- [Assignment]: Each entry should be set down exactly as written, except for any picture it holds.

** Opening The input block **

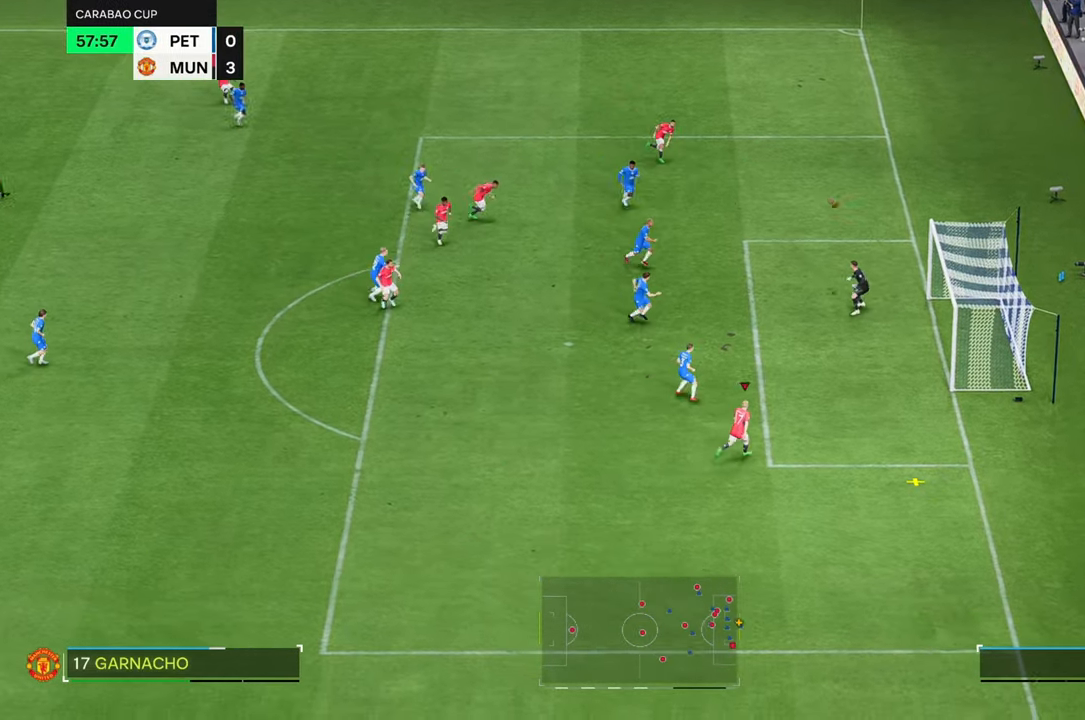
Gameplay with a controller (Xbox layout); each line is a JSON object with the inputs held at the frame after it (dt_ms = milliseconds from this image to that frame). "events" lists button and stick changes between this image and that frame as [ms after this image, input, new state], when the widget could be followed in between. Not read: L3 R3.
{"dt_ms": 500, "buttons": [], "left_stick": "up", "right_stick": "center", "events": []}
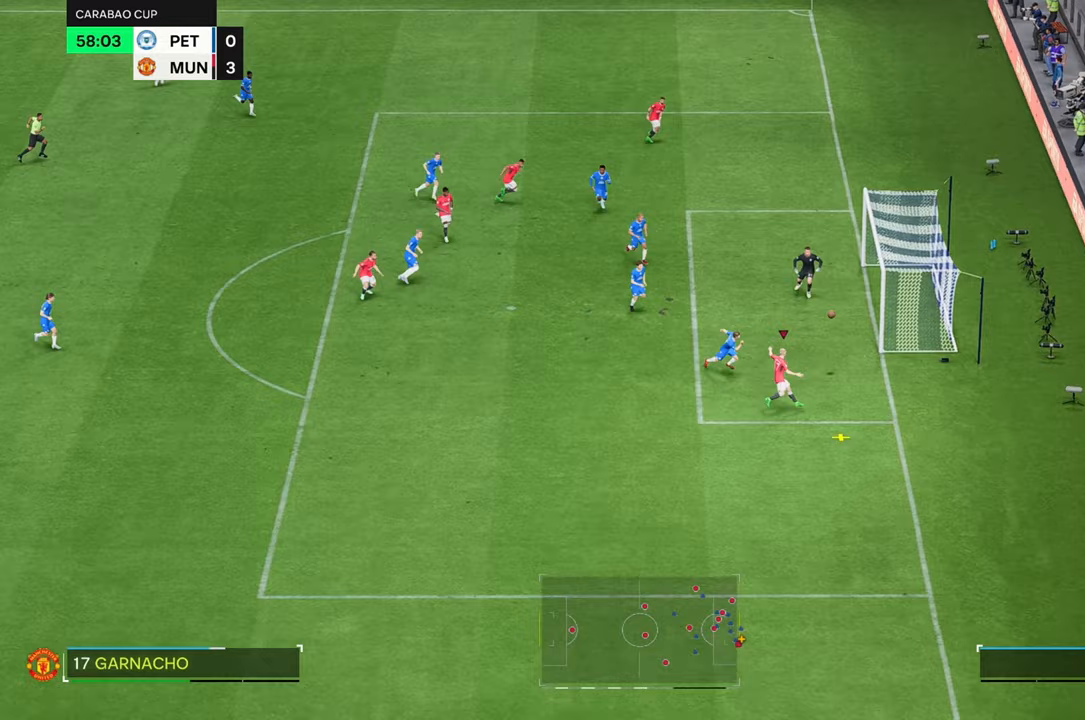
{"dt_ms": 500, "buttons": [], "left_stick": "up", "right_stick": "center", "events": []}
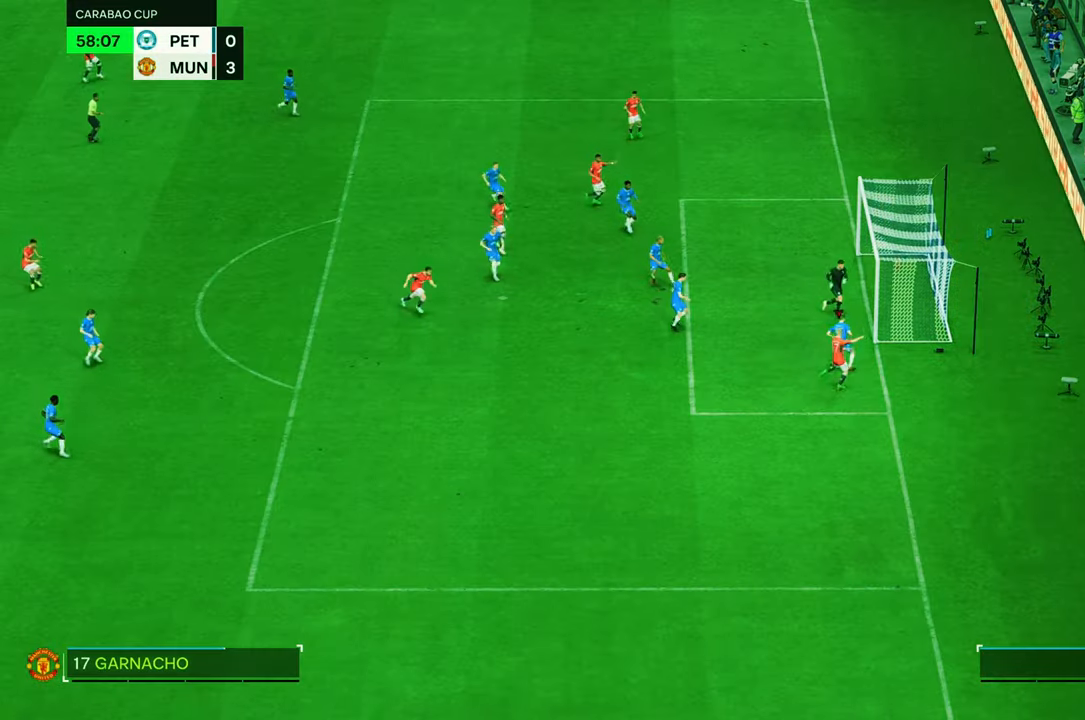
{"dt_ms": 500, "buttons": [], "left_stick": "left", "right_stick": "center", "events": [[300, "left_stick", "up-left"], [433, "left_stick", "left"]]}
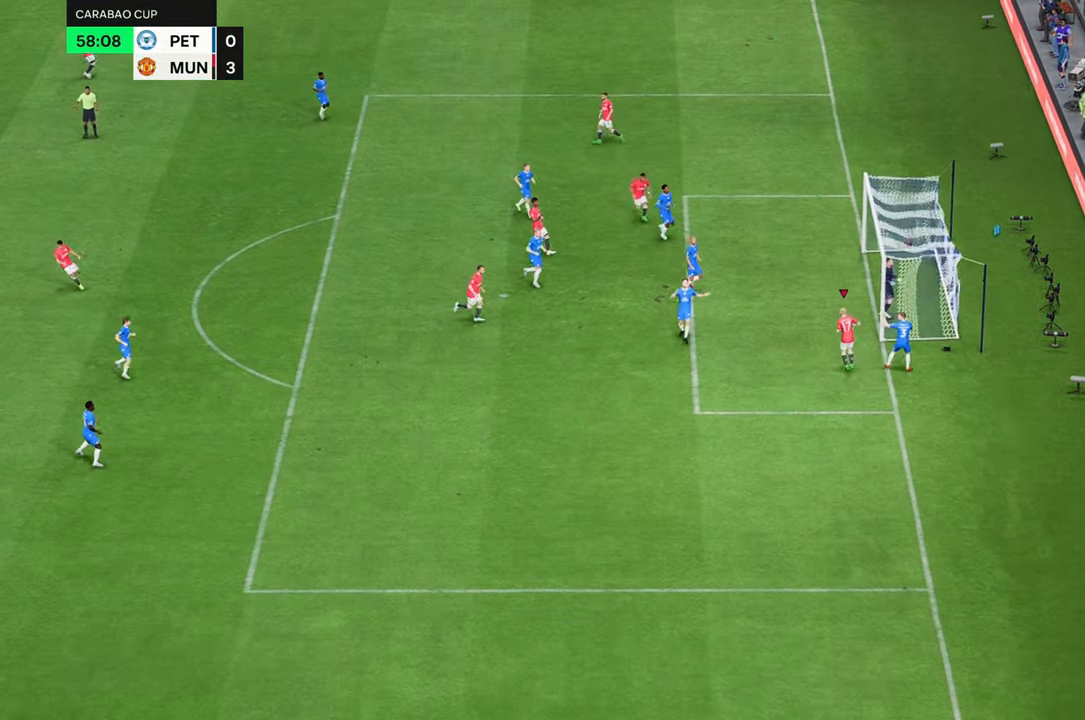
{"dt_ms": 500, "buttons": [], "left_stick": "left", "right_stick": "center", "events": []}
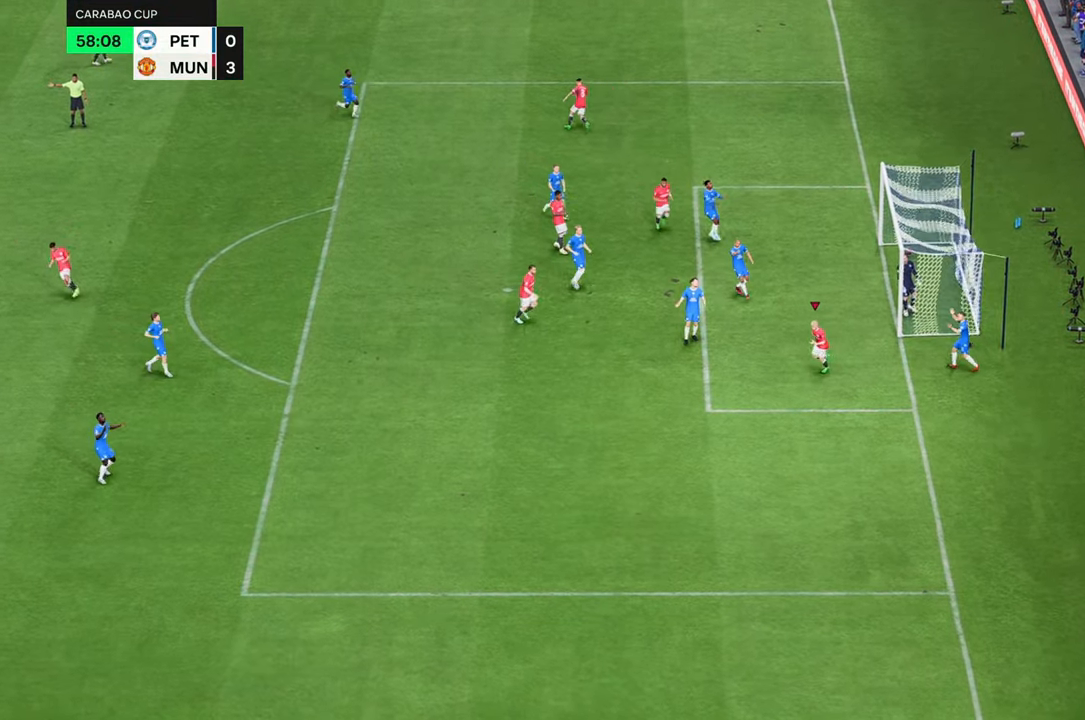
{"dt_ms": 500, "buttons": [], "left_stick": "down-left", "right_stick": "center", "events": [[467, "left_stick", "down-left"]]}
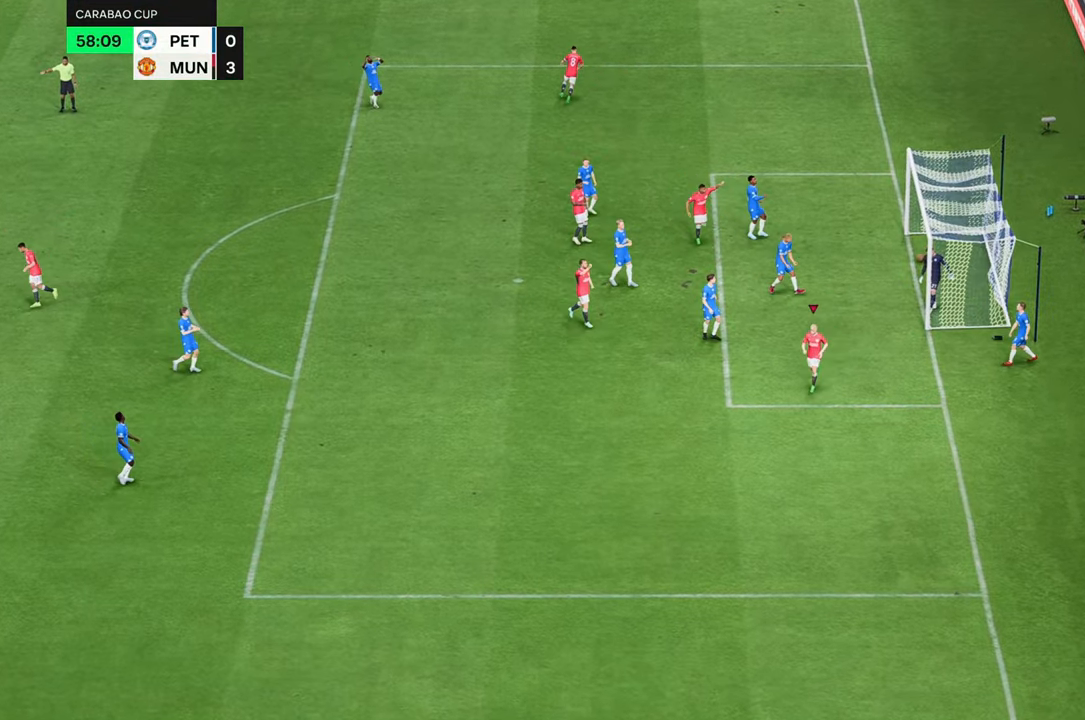
{"dt_ms": 500, "buttons": [], "left_stick": "down-left", "right_stick": "center", "events": [[150, "left_stick", "left"], [250, "left_stick", "down-left"]]}
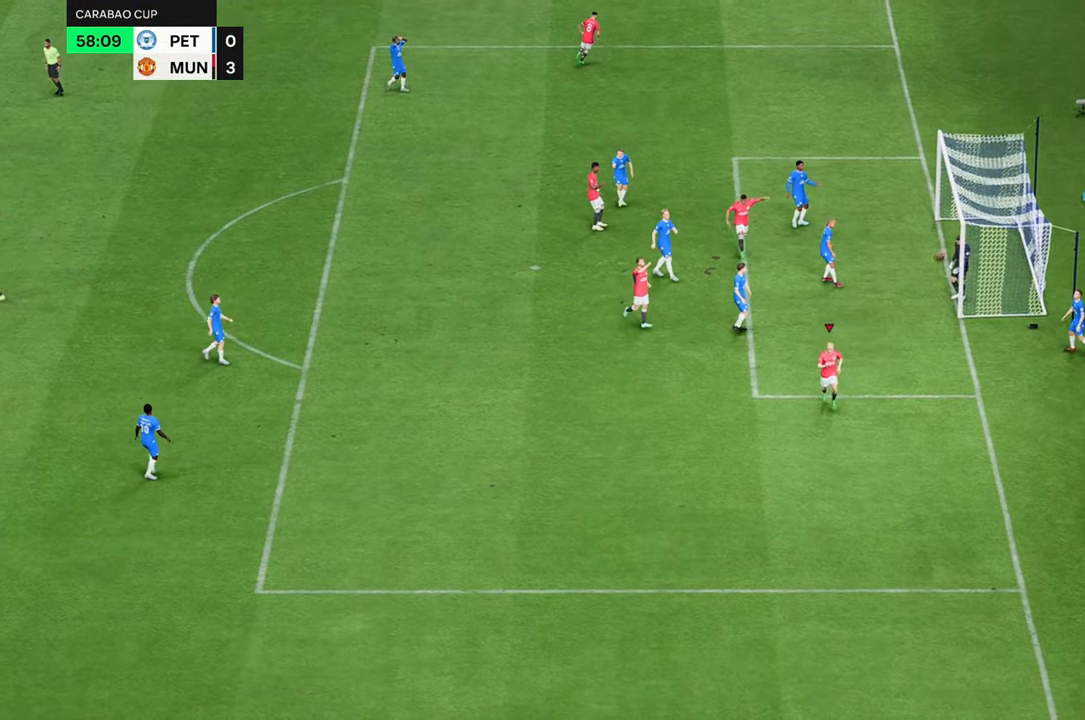
{"dt_ms": 1000, "buttons": [], "left_stick": "down-left", "right_stick": "center"}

** Closing The input block **

- [Result]:
Gameplay with a controller (Xbox layout); each line is a JSON object with the inputs held at the frame after it (dt_ms = milliseconds from this image to that frame). "events" lists button and stick changes between this image and that frame as [ms after this image, input, new state], when the widget could be followed in between. Not read: L3 R3.
{"dt_ms": 500, "buttons": [], "left_stick": "up", "right_stick": "center", "events": []}
{"dt_ms": 500, "buttons": [], "left_stick": "up", "right_stick": "center", "events": []}
{"dt_ms": 500, "buttons": [], "left_stick": "left", "right_stick": "center", "events": [[300, "left_stick", "up-left"], [433, "left_stick", "left"]]}
{"dt_ms": 500, "buttons": [], "left_stick": "left", "right_stick": "center", "events": []}
{"dt_ms": 500, "buttons": [], "left_stick": "down-left", "right_stick": "center", "events": [[467, "left_stick", "down-left"]]}
{"dt_ms": 500, "buttons": [], "left_stick": "down-left", "right_stick": "center", "events": [[150, "left_stick", "left"], [250, "left_stick", "down-left"]]}
{"dt_ms": 1000, "buttons": [], "left_stick": "down-left", "right_stick": "center"}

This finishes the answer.